Is Italy also investing in this sector? Are there any specialized research centers that are working in this area?

“In the cardiovascular and metabolic fields, we mainly receive information from other companies, mainly from the United States and partly from Germany. Italy, on the other hand, is very strong in the study of therapies for neoplastic diseases, both in adults and in children. Especially in the field of haematological diseases, there are drugs developed in our country that are having great success. In this case, however, I believe that the main collective effort is to globalize the potential for employment. It matters who generates one of these molecules but has the same support from an economic point of view, so that we can proceed from development to commercialization, because unfortunately the path of pharmacological research is very often paved with excellent products that fail to have a support to complete their research cycle ».

What specific field or disease is your team working on right now?

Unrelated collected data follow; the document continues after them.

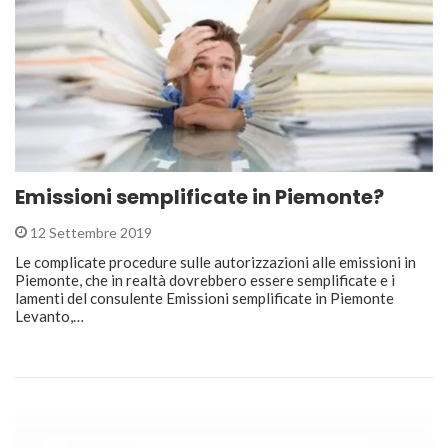
Emissioni semplificate in Piemonte?
12 Settembre 2019
Le complicate procedure sulle autorizzazioni alle emissioni in
Piemonte, che in realtà dovrebbero essere semplificate e i
lamenti del consulente Emissioni semplificate in Piemonte
Levanto,…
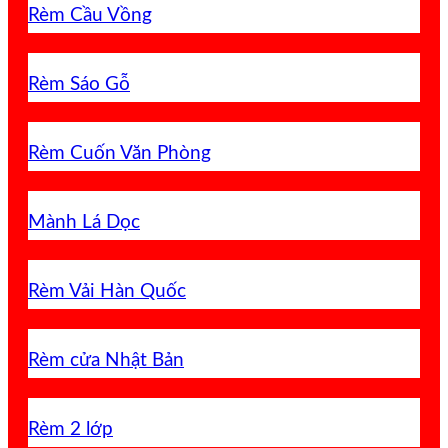
Rèm Cầu Vồng
Rèm Sáo Gỗ
Rèm Cuốn Văn Phòng
Mành Lá Dọc
Rèm Vải Hàn Quốc
Rèm cửa Nhật Bản
Rèm 2 lớp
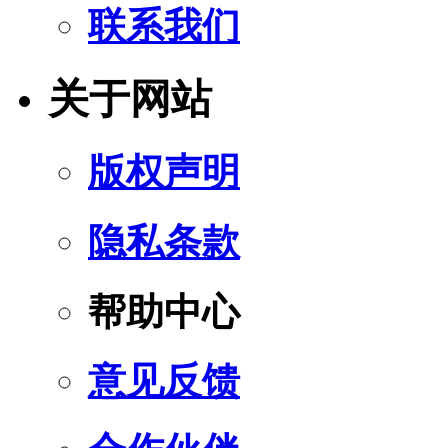
联系我们
关于网站
版权声明
隐私条款
帮助中心
意见反馈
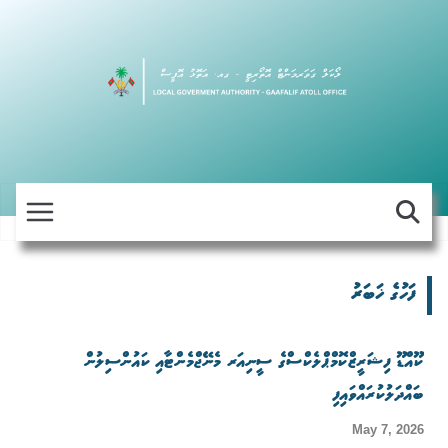
Skip
to
content
ފަހުގެ ޚަބަރު
ކޫއްޑޫ ފިޝަރީޒްކޮމްޕްލެކްސްގެ ސީނިއަރ މެނޭޖްމެންޓާއި ކައުންސިލުން
ބައްދަލުކުރައްވައިފި
May 7, 2026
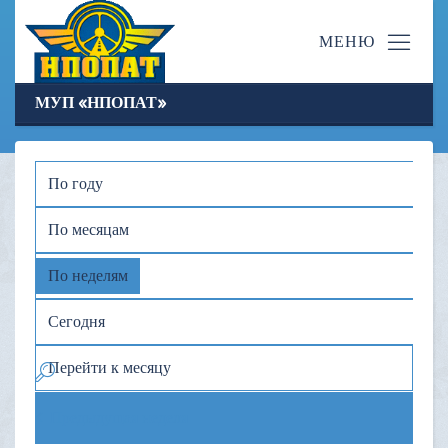
МУП «НПОПАТ»
По году
По месяцам
По неделям
Сегодня
Перейти к месяцу
Предыдущая неделя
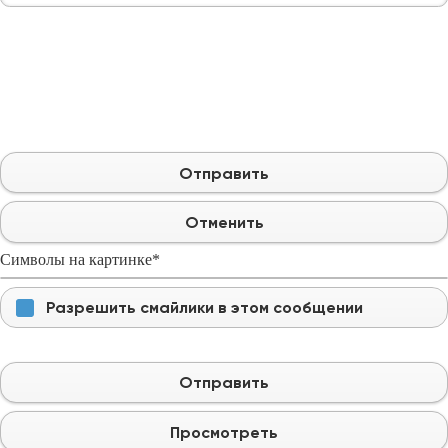
Отправить
Отменить
Символы на картинке
*
Разрешить смайлики в этом сообщении
Отправить
Просмотреть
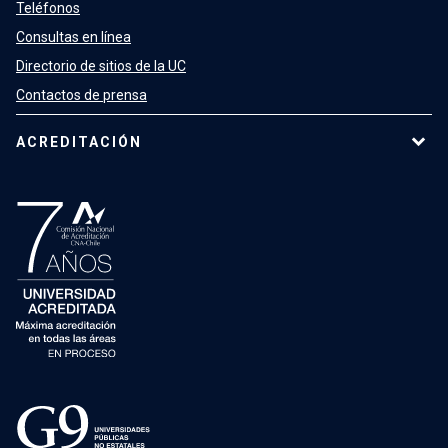
Teléfonos
Consultas en línea
Directorio de sitios de la UC
Contactos de prensa
ACREDITACIÓN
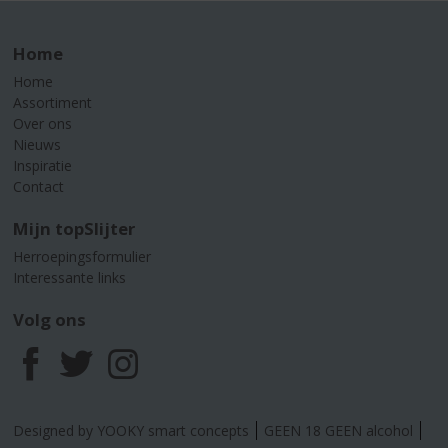
Home
Home
Assortiment
Over ons
Nieuws
Inspiratie
Contact
Mijn topSlijter
Herroepingsformulier
Interessante links
Volg ons
F
T
I
a
w
n
Designed by YOOKY smart concepts
GEEN 18 GEEN alcohol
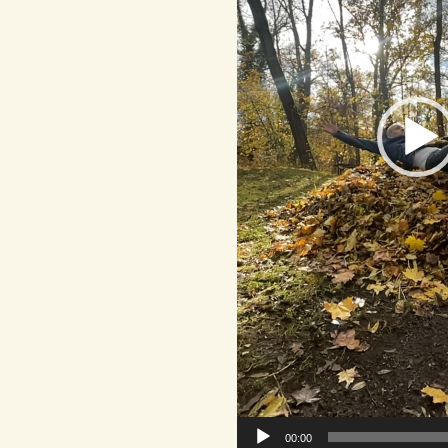
00:00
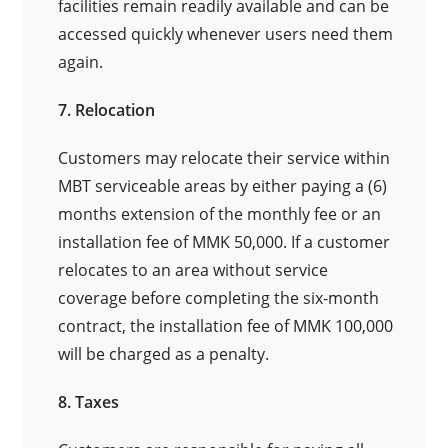
facilities remain readily available and can be
accessed quickly whenever users need them
again.
7. Relocation
Customers may relocate their service within
MBT serviceable areas by either paying a (6)
months extension of the monthly fee or an
installation fee of MMK 50,000. If a customer
relocates to an area without service
coverage before completing the six-month
contract, the installation fee of MMK 100,000
will be charged as a penalty.
8. Taxes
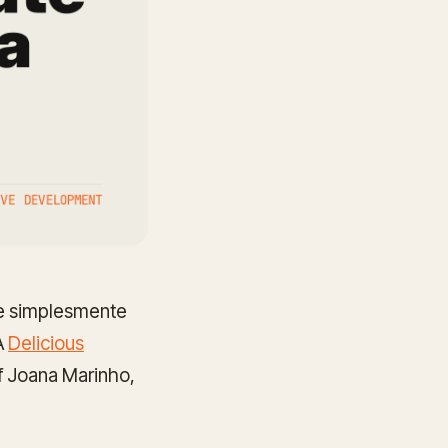
ue simplesmente
A
Delicious
f Joana Marinho,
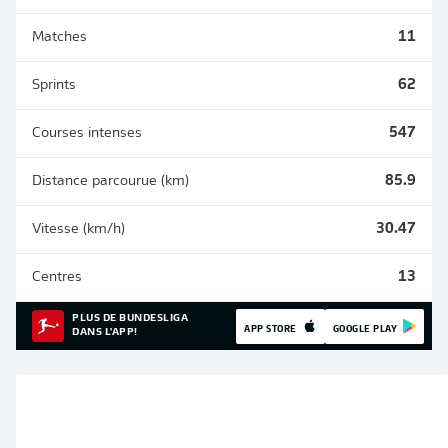
Matches
11
Sprints
62
Courses intenses
547
Distance parcourue (km)
85.9
Vitesse (km/h)
30.47
Centres
13
PLUS DE BUNDESLIGA
APP STORE
GOOGLE PLAY
DANS L'APP!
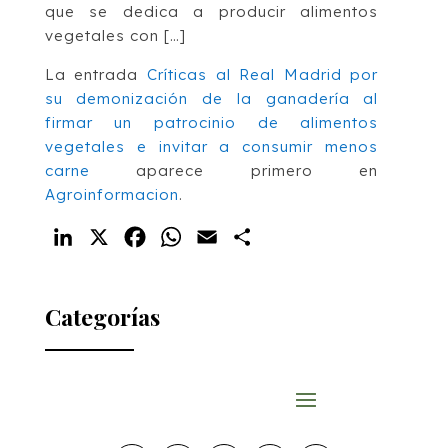
que se dedica a producir alimentos
vegetales con […]
La entrada
Críticas al Real Madrid por
su demonización de la ganadería al
firmar un patrocinio de alimentos
vegetales e invitar a consumir menos
carne
aparece primero en
Agroinformacion
.
LinkedIn
X
Facebook
WhatsApp
Email
Compartir
Categorías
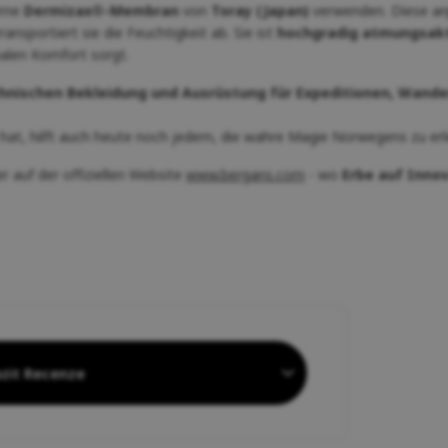
erne
Dermizax®-Membran
von
Toray (Japan)
verwenden. Diese an
ansportiert sie die Feuchtigkeit ab. Sie ist
hochgradig atmungsakti
alen Komfort sorgt.
hnischen Bekleidung und Ausrüstung für Expeditionen, Wand
hat, hilft auch heute noch jedem, die wahre Magie Norwegens zu erl
r auf der offiziellen Website
www.bergans.com
- wo
Erbe auf Innova
zit Recenze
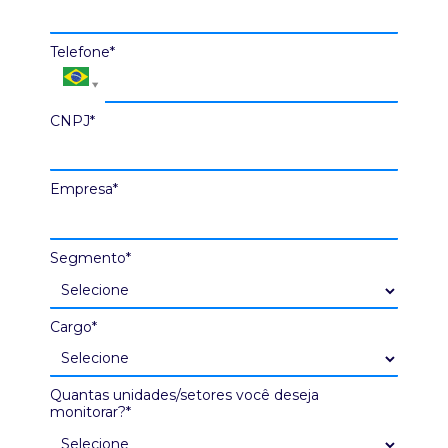
Telefone*
CNPJ*
Empresa*
Segmento*
Cargo*
Quantas unidades/setores você deseja
monitorar?*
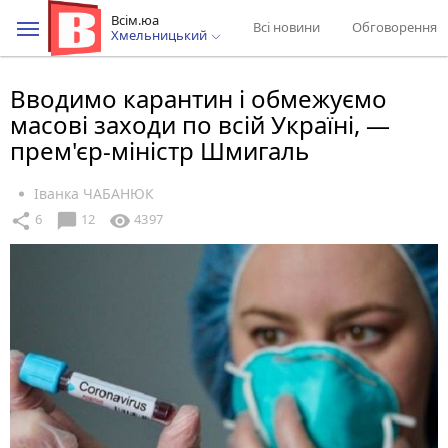
Всім.юа
Всі новини
Обговорення
Хмельницький
Вводимо карантин і обмежуємо
масові заходи по всій Україні, —
прем'єр-міністр Шмигаль
Іванка ЧАБАНЮК
chat_bubble
share
visibility
6
12
4397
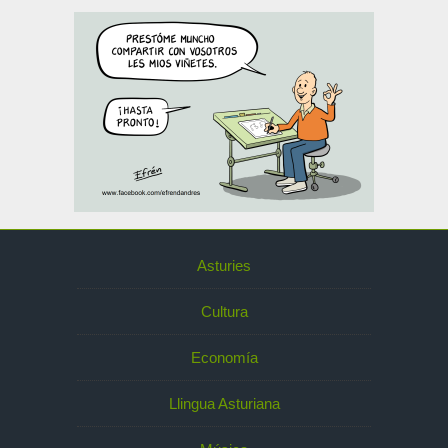
Asturies
Cultura
Economía
Llingua Asturiana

“Personally I am looking into the possibility of developing an RNA silencer that can revolutionize the therapy of arterial hypertension. Today our hypertensive patients take two or three tablets a day and this aspect has been partially mitigated by pre-established combinations of hypertensive drugs in a single tablet, so that multiple products can be ingested with a single drug; but there is still the need to take a pill every morning. Wanting to tackle arterial hypertension by borrowing what has been seen to date, an RNA silencer product is being developed which determines a sort of persistent “vaccination” over time ».

What are the future prospects linked to this area of ​​research? Could RNA technology become preponderant?

“It is likely that it can become one for diseases with a tissue deviation such as cancer and haematological diseases and it is possible that it can also become so for chronic degenerative diseases, including the large field of chronic inflammatory diseases such as intestinal and osteoarticular diseases, rheumatoid arthritis, psoriatic arthritis: all conditions that could benefit from this type of treatment, thanks also to a limited number of administrations able to keep the disease under control, avoiding in patients with clinical complexity the increasing daily need to take from 8 to 10, sometimes 14 up to up to 20 different tablets a day to keep multiple diseases under control ».

A revolution. Over how many years?

“I’d say 5 years from now, because there are already data under development in the lipid world and others already available for some time for the most severe chronic degenerative diseases. Even in the context of hypertension, the process of pharmacological change could actually take place in the order of 5 years, also considering that this technology is able to travel very fast, especially if it will not encounter side effects, which today’s experience absolutely excludes. Once we have opened the way from this point of view, calculating that each protein is produced through the interaction between DNA and RNA, it is likely that we will have the opportunity to “turn off” some of the potentially unfavorable biochemical processes and consequently not only treat large pathologies but also related organ damage and those manifestations that are associated with the great chapters of medicine and in particular of metabolic cardiovascular medicine ».